Türkiye posts $25.2B current account deficit in 2025
Goods saw deficit of $69.7B last year, while services posted surplus of $63.5B, according to Turkish Central Bank data
ISTANBUL
Türkiye’s current account balance saw a deficit of $25.2 billion last year, the Turkish Central Bank announced on Friday.
Last year's deficit was higher than the $10.4 billion deficit in 2024, according to the data.
The balance saw a surplus in four of the 12 months last year.
In 2025, the goods deficit amounted to $69.7 billion, while services saw a net surplus of $63.5 billion.
Primary and secondary income realized a net deficit of $18.5 billion and $528 million, respectively.
In December 2025 alone, the account posted a deficit of $7.25 billion.
The current account excluding gold and energy indicated a net deficit of $691 million in December.
The goods posted a deficit of $7.44 billion, while services saw a surplus of $2.65 billion in December.
Commenting on the data, Turkish Finance Minister Mehmet Simsek said despite challenging global conditions, sustainable levels of current account balance are being maintained.

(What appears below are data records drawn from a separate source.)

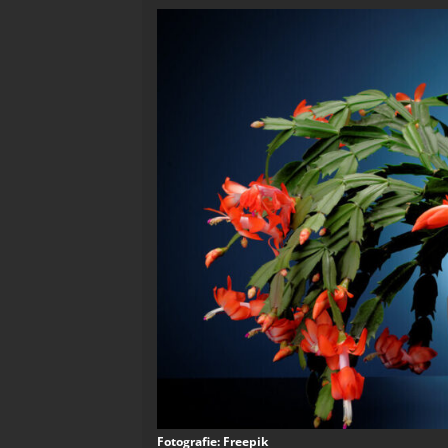
Fotografie: Freepik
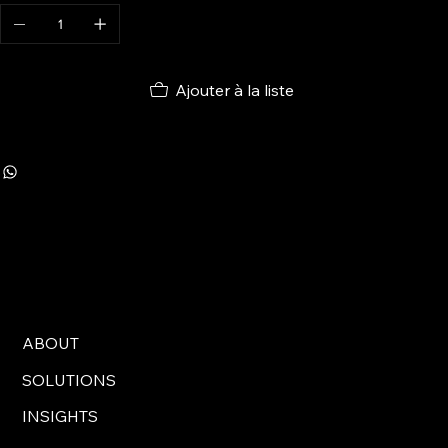
Ajouter à la liste
ABOUT
SOLUTIONS
INSIGHTS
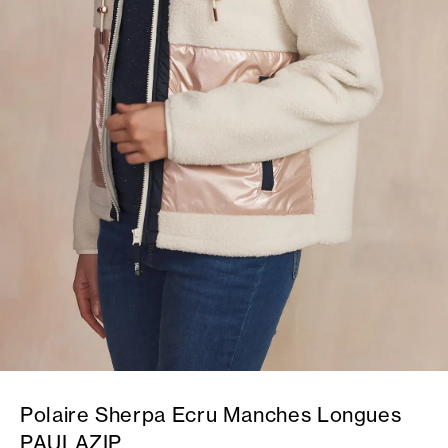
Polaire Sherpa Ecru Manches Longues
PAULAZIP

"The annual current account deficit as a percentage of national income, which reached 5% in mid-2023, decreased to 0.8% in 2024. We expect this ratio to be 1.6% in 2025," Simsek wrote on Turkish social media platform NSosyal.

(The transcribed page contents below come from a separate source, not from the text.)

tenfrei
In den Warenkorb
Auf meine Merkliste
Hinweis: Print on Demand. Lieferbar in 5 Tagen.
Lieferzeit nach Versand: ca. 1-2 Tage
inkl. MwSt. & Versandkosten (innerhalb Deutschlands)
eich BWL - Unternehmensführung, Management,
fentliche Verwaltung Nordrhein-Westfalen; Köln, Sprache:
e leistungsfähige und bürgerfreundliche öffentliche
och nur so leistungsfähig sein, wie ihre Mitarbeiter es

He stated that excluding gold, which holds a significant place in savings preferences, the average deficit as a percentage of national income was 3% during the 2003-2023 period, while the country had a surplus of 0.2% in 2024, adding that once the GDP data is in hand, they foresee a limited deficit of around 0.3% in 2025.

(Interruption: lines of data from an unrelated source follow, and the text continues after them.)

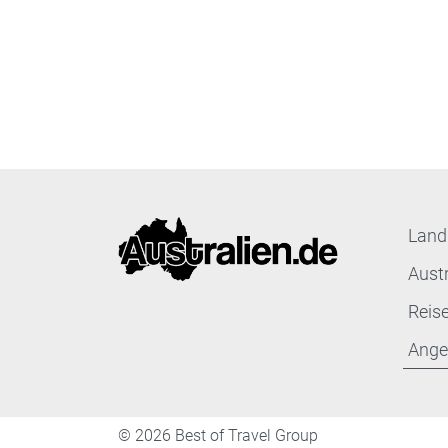
Land
Aust
Reis
Ange
©
2026 Best of Travel Group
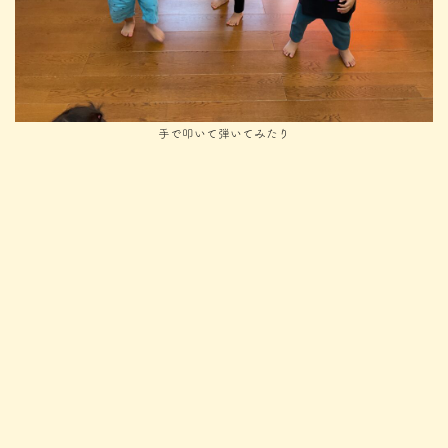
手で叩いて弾いてみたり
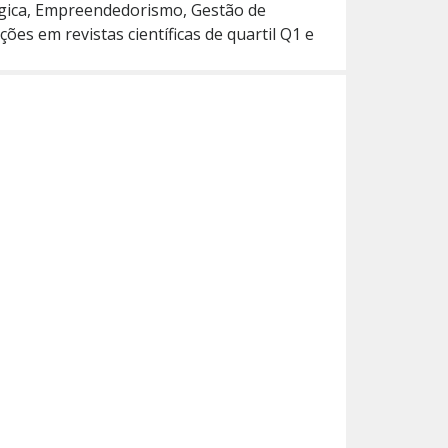
ógica, Empreendedorismo, Gestão de
es em revistas científicas de quartil Q1 e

"Confidence in our program has strengthened access to external financing while costs have decreased. The external debt rollover ratios of the real sector and banks reached 221% and 218% respectively in 2025," Simsek said.
Direct investment inflows, excluding real estate, which improved financing quality and increased production capacity, reached their highest level in the last 10 years at $10.7 billion, according to Simsek.
"We anticipate that the moderate trend in energy prices in 2026, the improving outlook in our main trading partners, and the supportive euro/dollar exchange rate will positively contribute to our sustainable current account balance target," he emphasized.
"We continue to implement structural steps that will make our gains in the current account balance permanent," Simsek added.